On This Day

The Day Daw Aung San Suu Kyi Made Her First Public Appearance in Myanmar

By Wei Yan Aung 24 August 2020

YANGON—On this day in 1988, Daw Aung San Suu Kyi made her first public appearance in Myanmar, making a brief speech to marching pro-democracy protesters in the compound of Yangon General Hospital, following the then military regime’s bloody crackdown on protesters in early August.

At the time, she had been in Myanmar for a few months nursing her ailing mother. Being a daughter of the country’s independence hero, General Aung San, the then 43-year-old, who until then had mostly made her home in Britain, was pushed to get involved in the country’s tumultuous politics by members of the popular pro-democracy movement.

On Aug. 24, from a makeshift stage in the compound of the hospital, she said:

“What is important is to protest peacefully and with discipline. All of us want a permanent union. To have a permanent union, people must have discipline. Without unity and discipline, no [political] system can benefit the country,” she told the large crowds of people.

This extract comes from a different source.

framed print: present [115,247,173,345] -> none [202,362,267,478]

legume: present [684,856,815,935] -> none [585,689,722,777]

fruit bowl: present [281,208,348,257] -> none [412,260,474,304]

“So, the strength of the people is quite massive. But, if that strength can’t be held together with truth, that strength can be harmful to ourselves. So, control the strength of the people with truth.

“Power without truth can be dangerous to all. We have organized to hold public meetings on Friday. It can be successful only if we hold it peacefully and with discipline. The country will never succeed if the people lack discipline. Show discipline. Be united. Work together peacefully. Let the world know that our people are very disciplined and truthful.

“Let me keep my speech brief this time. I will elaborate more next Friday,” said Daw Aung San Suu Kyi from a makeshift stage made from water barrels.

Two days later, she addressed a public gathering at the western gate of Shwedagon Pagoda. The meeting drew hundreds of thousands of people, and her speech made her a democracy icon both inside and outside the country.